XML-TEI Markup Language in the Humanities

Introductory workshop on Digital Humanities 

The workshoop took place on October 15th 2014 in Prešeren hall at the Slovene academy of Sciences and Arts in Ljubljana.

 Videos are in the Slovenian language.

Introduction to XML and TEI

Tomaž Erjavec

Introductory lecture presented the basics of XML markup standard. We looked at the structure of documents and tagging model in XML and briefly discussed the character encoding with an emphasis on standard Unicode. XML schemas, which enable the formal definition of grammar and a set of markings for a particular type of document, were presented in the follow-up. In the second part of the lecture, we learned of Text Encoding Initiative. The guidelines define a system for building XML schema and document in detail more than 500 elements that TEI provides for the marking of very diverse types of texts and for different analytical treatment. The motive for the establishment and historical overview of the TEI and the main advantages of using the TEI Guidelines for Electronic Text Encoding and Interchange were given at the end.

 Introduction to TEI

 Matija Ogrin

 

The TEI Consortium Guidelines try to accommodate the diverse needs of humanists whose main object of study is text. The Guidelines set out a comprehensive set of XML tags, which can be used to mark (encod) diversified structure of humanities texts. Symbols are grouped into modules for the various areas of work with texts. In this lecture we will learn about the general structure prescribed for TEI documents, and most importantly, the modules e used by humanists when work with text.

 

User case: description of the manuscripts

Matija Ogrin

Manuscripts represent one of the most important segments of cultural and especially literary heritage, which is the reason that electronic databases are being created, presenting detailed descriptions of the manuscripts together with a digital facsimile of the original. TEI Guidelines contain a special module fort his particular field. This lecture presents various opportunities from less to more complex labeling enebled by TEI guidelines.

 

User case: biographical and prosopographical data 

Petra Vide Ogrin

TEI Guidelines contains a special module for biographical and prosopographical data, which can be found in the archival regestae, prosopographies and especially in the lexicographical publications. Labeling of the biographical data, used at the web portal Slovenian biography (containg 3 lexicons: Sklovenian biographical lexicon (1925-1991), Slovene biographical lexicon of the Littoral (1974-1994) and the New Slovenian biographical lexicon (2013), was eneblad using these guidelines. This presentation describes the use of the TEI mark-ups for detailed labeling of the personal and variant names, titles and nobility predicates, place names, dates, occupations, family ties and their peculiarities.

 

User case: digitally born and structured data

Andrej Pančur

TEI Guidelines were originally created to mark-up digitised printed data of the analogue text, but they are used to label digitally born text, including scientific publications, in the last years. This presentation is going to adress the strengths and weaknesses of electronic publishing in the humanities using TEI Guidelines compared to some others in the publishing industry widespread markup languages (DocBook, XHTML, HTML5).
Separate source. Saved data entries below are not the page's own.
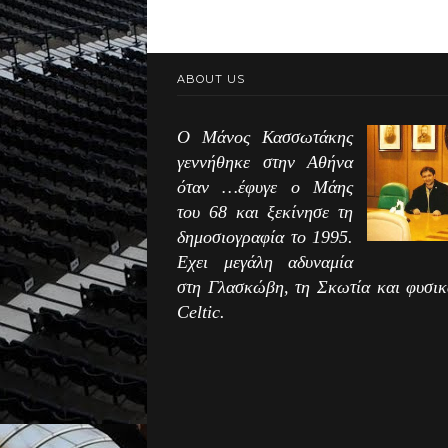
ABOUT US
Ο Μάνος Κασσωτάκης
γεννήθηκε στην Αθήνα
όταν …έφυγε ο Μάης
του 68 και ξεκίνησε τη
δημοσιογραφία το 1995.
Εχει μεγάλη αδυναμία
στη Γλασκώβη, τη Σκωτία και φυσικ
Celtic.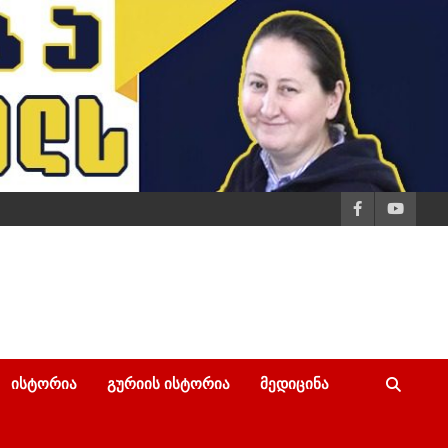
ᲘᲡᲢᲝᲠᲘᲐ
ᲒᲣᲠᲘᲘᲡ ᲘᲡᲢᲝᲠᲘᲐ
ᲛᲔᲓᲘᲪᲘᲜᲐ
In addition, we have shown how is it possible to include structured data from relational tables and databases into original digital text.
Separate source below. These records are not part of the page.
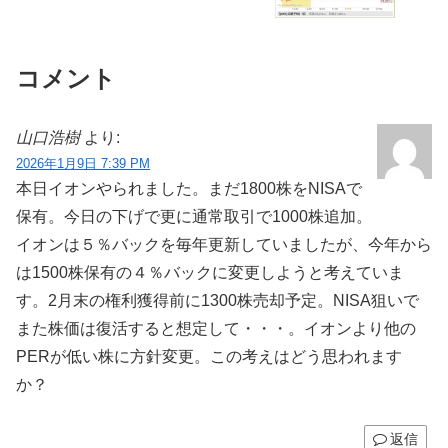
コメント
山口浩樹
より:
2026年1月9日 7:39 PM
本日イオンやられました。まだ1800株をNISAで
保有。今日の下げで更に通常取引で1000株追加。
イオンは５％バックを毎年更新していましたが、今年から
は1500株保有の４％バックに変更しようと考えていま
す。2月末の権利獲得前に1300株売却予定。NISA狙いで
また株価は復活すると想定して・・・。イオンより他の
PERが低い株に方針変更。この考えはどう思われます
か？
返信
User case: Linguistically annotated corpora and dictionaries

Tomaž Erjavec

Computer text corpora form the basis for the empirical study of language, both in basic linguistic research as in applied linguistics, lexicography in particular. Guidelines TEI have a special module to record the corps and an additional module for the linguistic tags that you can add to text, which make the corpus much more useful. In this lecture we will look at some examples of linguistically labeled corpus of Slovenian language, and then record the cases of dictionary data for which guidelines also offer a separate module.